**EXERCISE DETAILS:** After locating the line with "candle: present [390,204,462,299]" in the entries below, output it and each following line up to and including the line with "laptop computer: none", exactly and without pictures.

**MATERIAL TO PROCESS:**

[Start of section]

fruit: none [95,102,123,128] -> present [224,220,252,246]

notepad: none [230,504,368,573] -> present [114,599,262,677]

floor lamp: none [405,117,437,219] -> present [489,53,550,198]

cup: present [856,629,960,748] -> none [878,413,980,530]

[End of section]
[Start of section]

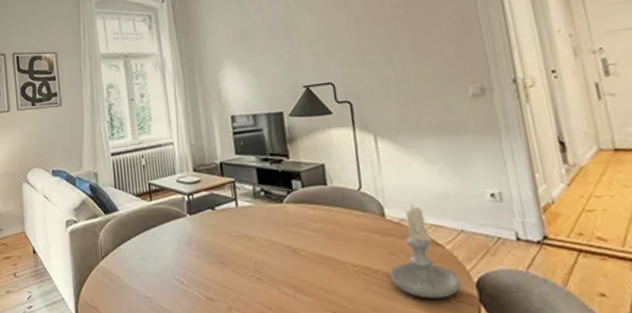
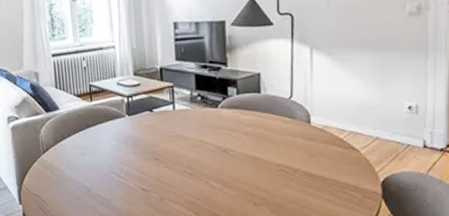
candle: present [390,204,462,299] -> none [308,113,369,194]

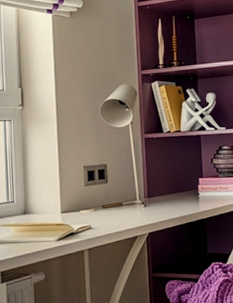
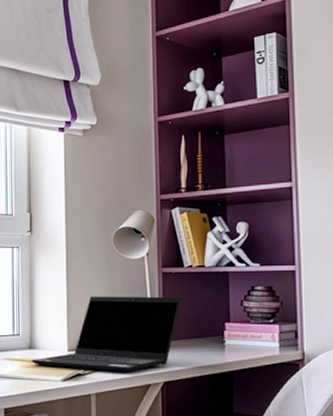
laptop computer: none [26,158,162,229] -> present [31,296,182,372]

[End of section]

**TASK OUTPUT:**
candle: present [390,204,462,299] -> none [308,113,369,194]

laptop computer: none [26,158,162,229] -> present [31,296,182,372]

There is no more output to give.